Q: What do you and other council members envision for a future government in Afrin?
The council is only temporary. It has provided an initiative and vision, and most of our work will be service-oriented. We aspire towards a form of democracy that will be a good model for the area. We hope to make our council democratic, to some extent, and to make sure it represents the majority of the people with efficiency and integrity.
Looted shops in Afrin city on March 22. Photo courtesy of Afrin Media Center.
Q: How would the new system of governance differ from the previous, Kurdish Democratic Union Party (PYD)-led government of Afrin?
The previous [PYD-led] Self-Administration was authoritarian. It excluded everyone, and had the color and flavor of only one thing: PYD rule. Their prisons were filled with honorable people who opposed their policies. Many arrests were made based on differences of opinion.
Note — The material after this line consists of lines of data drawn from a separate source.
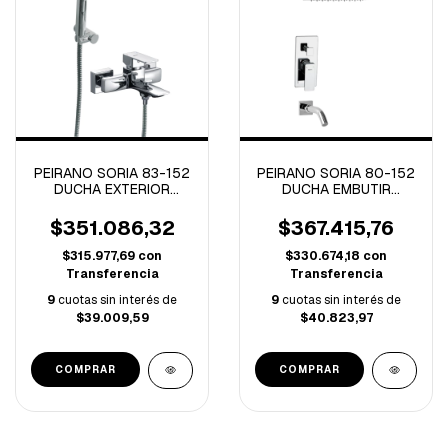
PEIRANO SORIA 83-152
PEIRANO SORIA 80-152
DUCHA EXTERIOR
DUCHA EMBUTIR
C/TRANSFERENCIA
C/TRANSFERENCIA
MONOCOMANDO SORIA
MONOCOMANDO
$351.086,32
$367.415,76
(B)
CROMO (B)
$315.977,69
con
$330.674,18
con
Transferencia
Transferencia
9
cuotas sin interés de
9
cuotas sin interés de
$39.009,59
$40.823,97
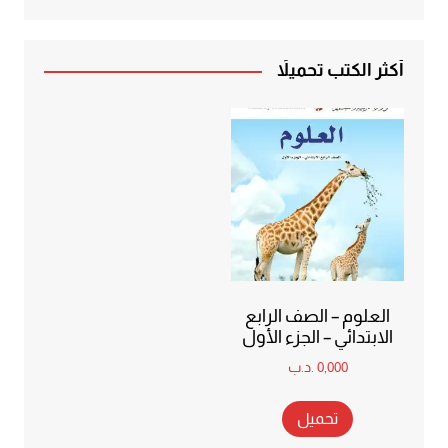
أكثر الكتب تحميلاً
العلوم – الصف الرابع
الابتدائي – الجزء الأول
0,000
.د.ب
تحميل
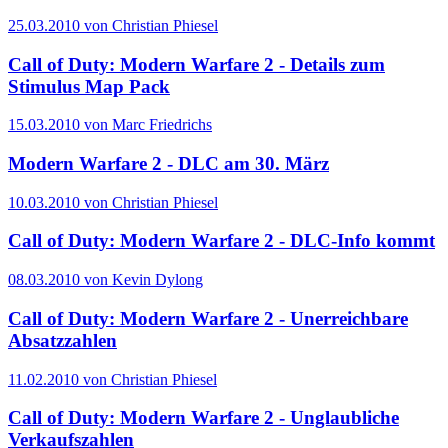
25.03.2010 von Christian Phiesel
Call of Duty: Modern Warfare 2 - Details zum
Stimulus Map Pack
15.03.2010 von Marc Friedrichs
Modern Warfare 2 - DLC am 30. März
10.03.2010 von Christian Phiesel
Call of Duty: Modern Warfare 2 - DLC-Info kommt
08.03.2010 von Kevin Dylong
Call of Duty: Modern Warfare 2 - Unerreichbare
Absatzzahlen
11.02.2010 von Christian Phiesel
Call of Duty: Modern Warfare 2 - Unglaubliche
Verkaufszahlen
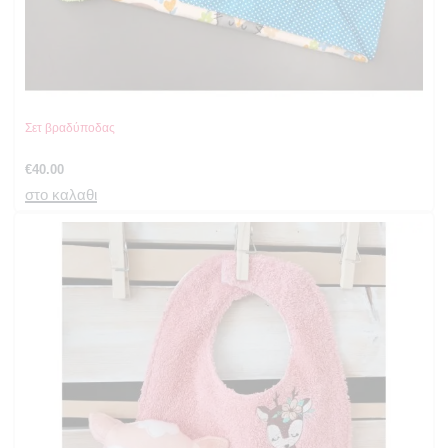
Σετ βραδύποδας
€
40.00
στο καλαθι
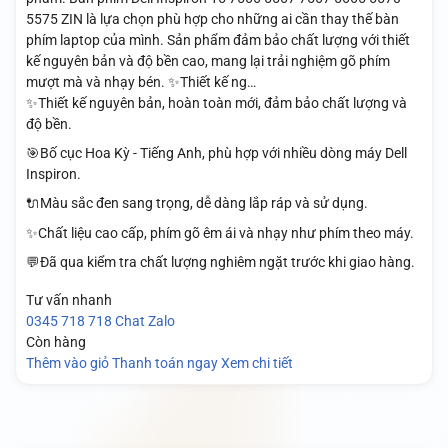
5575 ZIN là lựa chọn phù hợp cho những ai cần thay thế bàn
phím laptop của mình. Sản phẩm đảm bảo chất lượng với thiết
kế nguyên bản và độ bền cao, mang lại trải nghiệm gõ phím
mượt mà và nhạy bén. ✨Thiết kế ng…
✨Thiết kế nguyên bản, hoàn toàn mới, đảm bảo chất lượng và
độ bền.
🎯Bố cục Hoa Kỳ - Tiếng Anh, phù hợp với nhiều dòng máy Dell
Inspiron.
🔌Màu sắc đen sang trọng, dễ dàng lắp ráp và sử dụng.
✨Chất liệu cao cấp, phím gõ êm ái và nhạy như phím theo máy.
💬Đã qua kiểm tra chất lượng nghiêm ngặt trước khi giao hàng.
Tư vấn nhanh
0345 718 718
Chat Zalo
Còn hàng
Thêm vào giỏ
Thanh toán ngay
Xem chi tiết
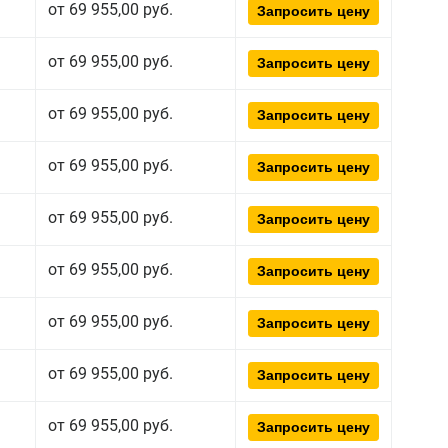
от 69 955,00 руб.
Запросить цену
от 69 955,00 руб.
Запросить цену
от 69 955,00 руб.
Запросить цену
от 69 955,00 руб.
Запросить цену
от 69 955,00 руб.
Запросить цену
от 69 955,00 руб.
Запросить цену
от 69 955,00 руб.
Запросить цену
от 69 955,00 руб.
Запросить цену
от 69 955,00 руб.
Запросить цену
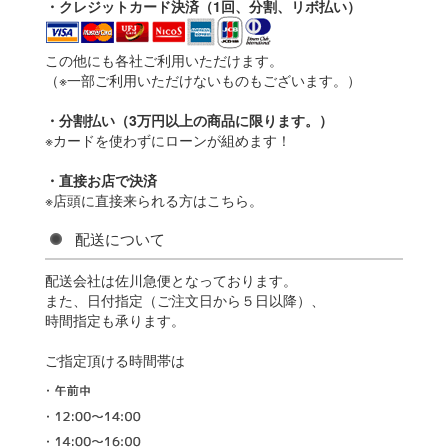
・クレジットカード決済（1回、分割、リボ払い）
この他にも各社ご利用いただけます。
（※一部ご利用いただけないものもございます。）
・分割払い（3万円以上の商品に限ります。）
※カードを使わずにローンが組めます！
・直接お店で決済
※店頭に直接来られる方はこちら。
配送について
配送会社は佐川急便となっております。
また、日付指定（ご注文日から５日以降）、
時間指定も承ります。
ご指定頂ける時間帯は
We don’t exclude anyone, and we want all people in Afrin to participate in our councils.
Q: What is Turkey’s role in the future administration of Afrin?
We hope that our brothers, the Turks, will support our council in rebuilding Afrin and establishing democratic councils. Frankly, if Turkey doesn’t stand by us, we don’t have the capacity to do anything. In this transitional stage, we will act as intermediaries to serve Afrin until it reaches steady ground and its councils are elected.
Q: According to media reports about the outcomes of the meeting in Gaziantep, the Free Syrian Army and the Turkish Armed Forces are to protect the borders of Afrin, while internal security will be the responsibility of the local governing councils. What is the plan for providing security and stability inside Afrin, especially given reports on looting and stealing in Afrin city after the Operation Olive Branch victory?
The vision we presented is for Afrin, in the future, to be free of weapons in the populated areas. We will rely on a local police force to manage security.
Inevitably, the task of defending and protecting the borders will belong to the Turkish military and factions that it selects—we don’t have anything to do with this issue.
Of course, we contacted our Turkish brothers to deal with the factions that participated in the robbing and looting. A military police [force] was established that caught a large group of the thieves. This matter is ongoing.
Q: Several civil institutions sustained damage during the battle for Afrin city. In one particular instance, a civil registry office burned down. Could you talk about the new Afrin government’s plan of action for civil documentation, specifically regarding the loss of these records?
Yes, there were attacks on public properties and official institutions. We will contact specialists in this matter about how to retrieve the civil records.
We have a difficult task ahead of us and, to be honest, we were not prepared for it. But we are confident that in the coming days we will able to tackle these complications quickly. There are surely ways [to go about it]. The Free Lawyers [Association] kept records and many cases [Ed.: The Free Syrian Lawyers Association is a Turkey-based non-governmental organization concerned with human rights and legal affairs in Syria]. We will contact them as well.
You could say Afrin is a disaster area. The city was partially destroyed, and while there was no war inside Afrin [city], the landmines that were planted there have caused much of the destruction.
The looting and burning of offices, hospitals and public property [that took place] during the chaos [after Olive Branch forces took control] have also had a very negative impact.